Document passage START

I have that belkin router with the little (and crapy) lcd screen

and I'm using little snitch
 
Is there a reason you are doing this? It's not that you are unsafe, but if a worm is uncovered for OS X you are going to be exposed immediately. Leaving a computer directly connected to the Internet without a firewall is not a great idea. If you are trying to access particular services on your computer, set up port forwarding in your router.
 
If I leave my mac set on DMZ on my router am I safe?

I have that belkin router with the little (and crapy) lcd screen

and I'm using little snitch

Yeah just open the particular port you need and use port forwarding as mentioned. Don't use DMZ. DMZ is used on rare occasions. If you enable it, it kind of defeats the purpose of having a hardware firewall.

Let's say you need ports 12,000 to 2,100

Just open 000 to 100 and you'll be ok.

I recommend opening one or two ports though, not that many.
 
If I leave my mac set on DMZ on my router am I safe?

I have that belkin router with the little (and crapy) lcd screen

and I'm using little snitch

Yes you are safe, obviously the more layers for protection you have the better but if the Mac OS X firewall is on you really have very little to worry about.
 
In theory, yes, if your software firewall is properly configured.

Still, why? There's not much point (IMHO) in exposing yourself to more risk than is necessary, and this seems like a pretty good example of doing just that.
 
DMZ is NOT safe at all.
What DMZ does is when it is turned on, ALL data that is sent to the router is then forwarded on to that computer regardless of whether it is meant for it or not (the data does go to the computer it is meant to go to also). That computer that is the DMZ'd computer, then can use that data however it is set up to use it (so servers can be set up for this if you don't want to play with port-forwarding on the router).

Now, yes you can use software firewalls then on the computer, but the problem is that a router uses NAT to address the computers within the local network. Now, NAT provides a huge security advantage as you cannot easily connect to a computer past the router from within the Internet (read how NAT works).
With a DMZ, it means that someone can easily gain access to the DMZ'd computer as there is no need to worry about NAT as all traffic goes directly to that computer.

So it is generally advisable NOT to put a computer in the DMZ. Always use port-forwards instead, as that way you choose which traffic goes where, rather than completely opening up the security on your router.

Anyway, thats the basics of it. Yes it is a huge risk.

Document passage END
Information provided START

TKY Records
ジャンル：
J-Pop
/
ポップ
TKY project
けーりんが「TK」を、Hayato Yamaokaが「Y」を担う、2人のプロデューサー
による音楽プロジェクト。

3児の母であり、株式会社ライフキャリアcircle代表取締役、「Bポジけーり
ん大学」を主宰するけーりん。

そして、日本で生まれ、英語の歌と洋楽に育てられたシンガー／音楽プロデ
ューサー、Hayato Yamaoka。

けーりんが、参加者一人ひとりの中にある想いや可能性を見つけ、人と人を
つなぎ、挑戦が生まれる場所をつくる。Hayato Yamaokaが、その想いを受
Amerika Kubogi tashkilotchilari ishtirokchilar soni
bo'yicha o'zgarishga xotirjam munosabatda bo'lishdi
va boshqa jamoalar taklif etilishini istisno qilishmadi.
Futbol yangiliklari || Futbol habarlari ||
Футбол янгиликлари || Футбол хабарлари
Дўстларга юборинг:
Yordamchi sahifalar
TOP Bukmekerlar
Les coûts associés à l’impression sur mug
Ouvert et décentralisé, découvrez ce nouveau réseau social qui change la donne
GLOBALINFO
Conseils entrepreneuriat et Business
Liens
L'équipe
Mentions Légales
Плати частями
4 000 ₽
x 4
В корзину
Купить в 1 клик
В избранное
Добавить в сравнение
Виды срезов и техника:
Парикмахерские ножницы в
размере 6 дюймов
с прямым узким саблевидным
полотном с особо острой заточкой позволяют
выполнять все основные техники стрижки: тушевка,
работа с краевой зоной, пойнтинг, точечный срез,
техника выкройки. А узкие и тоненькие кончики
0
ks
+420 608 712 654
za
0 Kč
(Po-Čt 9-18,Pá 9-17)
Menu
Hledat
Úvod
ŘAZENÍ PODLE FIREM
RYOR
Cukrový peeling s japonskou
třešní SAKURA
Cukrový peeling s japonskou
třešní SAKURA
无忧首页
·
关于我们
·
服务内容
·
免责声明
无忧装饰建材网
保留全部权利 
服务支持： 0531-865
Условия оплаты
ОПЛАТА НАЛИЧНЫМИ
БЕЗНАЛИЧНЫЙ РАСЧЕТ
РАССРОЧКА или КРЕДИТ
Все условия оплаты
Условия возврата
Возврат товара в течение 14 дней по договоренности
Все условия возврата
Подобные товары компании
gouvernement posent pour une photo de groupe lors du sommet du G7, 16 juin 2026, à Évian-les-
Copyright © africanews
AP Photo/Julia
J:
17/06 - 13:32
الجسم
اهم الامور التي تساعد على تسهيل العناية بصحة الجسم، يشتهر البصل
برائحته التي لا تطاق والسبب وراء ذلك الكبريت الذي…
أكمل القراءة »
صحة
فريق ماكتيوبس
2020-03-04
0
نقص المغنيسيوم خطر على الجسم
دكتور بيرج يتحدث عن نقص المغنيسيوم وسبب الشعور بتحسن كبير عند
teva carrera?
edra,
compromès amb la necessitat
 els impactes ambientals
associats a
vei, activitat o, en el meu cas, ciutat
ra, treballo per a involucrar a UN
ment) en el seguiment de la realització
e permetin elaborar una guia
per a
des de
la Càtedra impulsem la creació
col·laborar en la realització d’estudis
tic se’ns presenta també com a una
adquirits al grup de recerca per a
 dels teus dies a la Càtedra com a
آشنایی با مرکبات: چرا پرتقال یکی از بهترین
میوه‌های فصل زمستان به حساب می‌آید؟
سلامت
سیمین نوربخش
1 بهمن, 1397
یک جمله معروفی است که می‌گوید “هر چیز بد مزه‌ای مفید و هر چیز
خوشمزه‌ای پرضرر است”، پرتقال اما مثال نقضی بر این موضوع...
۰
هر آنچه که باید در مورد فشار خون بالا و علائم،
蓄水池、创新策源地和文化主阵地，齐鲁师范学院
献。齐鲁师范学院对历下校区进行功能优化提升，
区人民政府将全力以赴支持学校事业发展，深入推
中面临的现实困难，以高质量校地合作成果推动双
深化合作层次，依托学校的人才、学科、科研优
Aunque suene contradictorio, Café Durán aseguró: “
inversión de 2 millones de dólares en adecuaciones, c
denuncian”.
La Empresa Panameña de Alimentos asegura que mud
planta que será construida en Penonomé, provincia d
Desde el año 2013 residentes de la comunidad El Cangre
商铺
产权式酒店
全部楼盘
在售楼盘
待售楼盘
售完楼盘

Information provided END

[Tasks]
A) In the DMZ discussion, what does the router use to address computers within the local network?
B) Repeat everything in the DMZ discussion from "Yes you are" down to "to worry about.".

[Solution list]
A) It uses NAT.

B)
Yes you are safe, obviously the more layers for protection you have the better but if the Mac OS X firewall is on you really have very little to worry about.